A Laurentian University scientist is conducting independent research into “mining” decades-old tailing ponds in Copper Cliff that contain nickel and copper that, if reclaimed, would be worth billions of dollars.
Nadia Mykytczuk, an environmental microbiologist at Laurentian’s Vale Living with Lakes Centre, says Sudbury has tremendous potential to be leaders in bioleaching — a process using microbes to extract valuable minerals from ores in waste water.
In many parts of the world, bioleaching is the only source of mineral extraction from low-grade ore and waste, said Mykytczuk during a break at a forum Wednesday at the centre. Bioleaching would remove or extract from ores minerals that weren’t removed by the smelting process.
The microscopic organisms — bacteria, viruses and parasites — eat into waste water, feeding on chemical energy and breaking the water into its chemical components. Microbes don’t destroy those elements, but rather separate them from their mineral form, making them soluble.

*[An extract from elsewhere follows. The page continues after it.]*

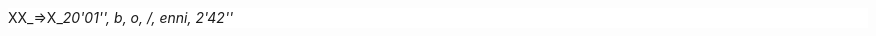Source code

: <tr><td>X</td><td>X</td><td>_</td><td>=&gt;</td><td>X</td><td>_</td><td><i>20'01'', b, o, /, enni, 2'42''</i></td></tr>
</table>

Left alone, that water and the metals in it leach out as acid mine draining, entering waterways.
“So, if we leave it to its own devices, it’s a problem, like we see in Copper Cliff,” said Mykytczuk, who was one of several speakers at a forum Wednesday called Completing the Mining Cycle: Bioremediation and Reclamation of Mine Waste Areas.
“But if we harness that microbial ability to remove those minerals and capture the metals that are sitting right there in those ponds, and take that out, then we remove those toxic metals and we can reprocess them and sell them on the market.”
The Copper Cliff tailings area is the largest in Canada and it’s estimated to contain billions of dollars worth of metals.
Efforts haven’t been made to reclaim those metals because smelting has been an effective way of removing metals from ores.
“We have a lot of money designated to smelting. We have so much more ore, that we have higher-grade ores still present in the ground. Why do we need to go after our waste?” asked the scientist.